DETROIT Michigan, a symbol of U.S. industrial rise and decline, is about to get a second look from corporate America.
The heavily unionized state took a big step toward encouraging business investment on Tuesday with "right to work" legislation that prohibits union membership as a condition of employment.
While Michigan must still address other problems such as its outdated infrastructure and high taxes, the legislation puts the Wolverine state in the company of 23 other states that have passed "right to work" laws to attract investment.
"We're going to see some major investments in Michigan over the next two to three years," said Neil De Koker, the head of Troy, Michigan-based trade group the Original Equipment Suppliers Association, which represents auto component makers.
Supporters of right-to-work said it tempers industry fears of dealing with the United Auto Workers union and makes Michigan more competitive against neighboring industrial states such as Ohio, which does not have such a law.
"Maybe this is a game-changer for Michigan," said Steve Bernstein, a labor lawyer with Fisher & Phillips. "If we're going to compete with states like Ohio, maybe they're saying, well, this is an ace in the hole for us."
But experts cautioned against expecting a flood of new investments or immediate improvements in the state economy. The two bills passed on Tuesday do not affect existing labor agreements, including the UAW's deals with the big three U.S. automakers that expire in 2015.
General Motors Co, Ford Motor Co and Chrysler Group LLC run 13 plants in Michigan, out of a total 30 factories nationwide, according to Morgan Stanley.
The UAW remains a strong force in Michigan, where 17.5 percent of workers are unionized, the fifth-highest level in the country.

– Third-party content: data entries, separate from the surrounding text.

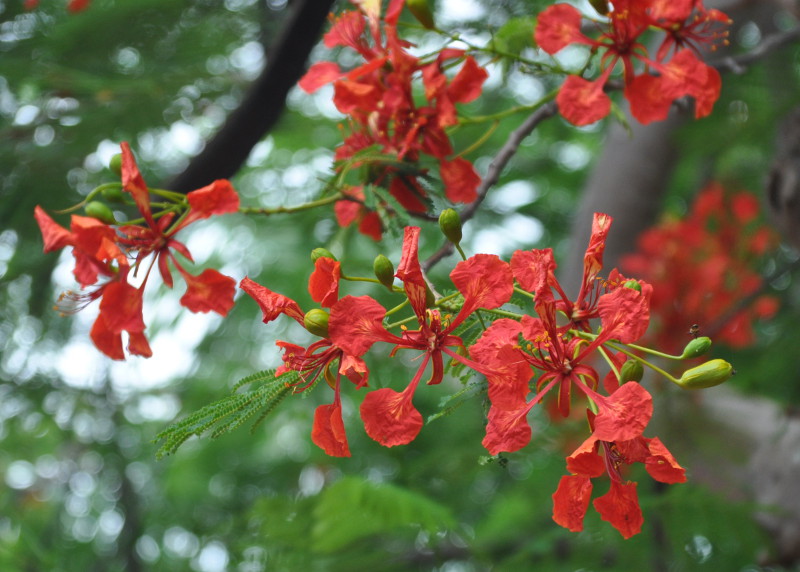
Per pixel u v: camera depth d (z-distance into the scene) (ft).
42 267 13.38
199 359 18.33
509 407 5.47
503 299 5.80
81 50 13.08
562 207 20.86
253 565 12.14
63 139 12.18
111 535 19.48
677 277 15.24
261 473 19.63
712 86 7.66
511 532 13.32
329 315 5.82
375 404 5.76
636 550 11.65
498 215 19.21
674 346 14.87
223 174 12.17
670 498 10.87
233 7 14.02
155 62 13.65
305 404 16.62
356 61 12.96
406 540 13.01
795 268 13.74
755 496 11.98
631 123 15.67
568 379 5.71
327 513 10.77
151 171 14.42
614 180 15.56
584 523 11.80
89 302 7.80
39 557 13.83
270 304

"It's still the headquarters of the UAW," said Arthur Schwartz, president of Labor and Economics Associates and a former labor negotiator for GM. "You think the UAW will not try to organize an auto-related business? That's not going happen."
NOT A ONE-ISSUE THING
In 2007, the UAW agreed to a two-tier wage structure and last year agreed to implement more flexible work rules and eliminate the jobs bank program that gave laid-off workers nearly their full salary and benefits.
But those changes have not been enough to change the UAW's reputation. Many auto investors were worried the UAW will push to recover benefits when the current contract expires in 2015, Morgan Stanley analyst Adam Jonas said on Monday.

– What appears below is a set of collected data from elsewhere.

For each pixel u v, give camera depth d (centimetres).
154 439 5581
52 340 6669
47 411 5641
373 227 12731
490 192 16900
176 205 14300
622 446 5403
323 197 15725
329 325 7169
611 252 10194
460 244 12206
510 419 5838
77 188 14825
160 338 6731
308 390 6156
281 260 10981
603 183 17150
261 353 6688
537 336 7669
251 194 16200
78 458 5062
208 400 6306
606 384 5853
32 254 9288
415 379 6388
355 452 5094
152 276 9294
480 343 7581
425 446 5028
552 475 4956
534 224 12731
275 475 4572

Investors feared that "all the good work since the crisis could be chipped away over time," Jonas said during a call with investors. "Moving to right-to-work in Michigan would go some distance towards calming those fears."
Companies also look for a talented labor pool - one advantage for Michigan, which has skilled trades people and engineers who are now unemployed or under-employed in the wake of the auto sector's restructuring.
Labor laws are also an important consideration for companies when they search for sites to build factories, but local and state tax rates weigh heavily on decisions.
Eliminating Michigan's tax on industrial personal property (a tax on manufacturing equipment) would go a long way to improving the state's competitiveness, said Rick Baker, the head of the Grand Rapids Chamber of Commerce.
Nearly all of Michigan's neighboring states have eliminated the tax, but now the question is how do communities offset that loss in funding to pay for public services.
"It's not just a one-issue competitive thing," said Bob Clark, a labor relations consultant in Brighton, Mich., and Ford's former labor economist.
Ford pays 80 percent of its North American property taxes in Michigan, even though only half its property is in the state. This spring, Ford Chairman Bill Ford has called for the repeal of the tax.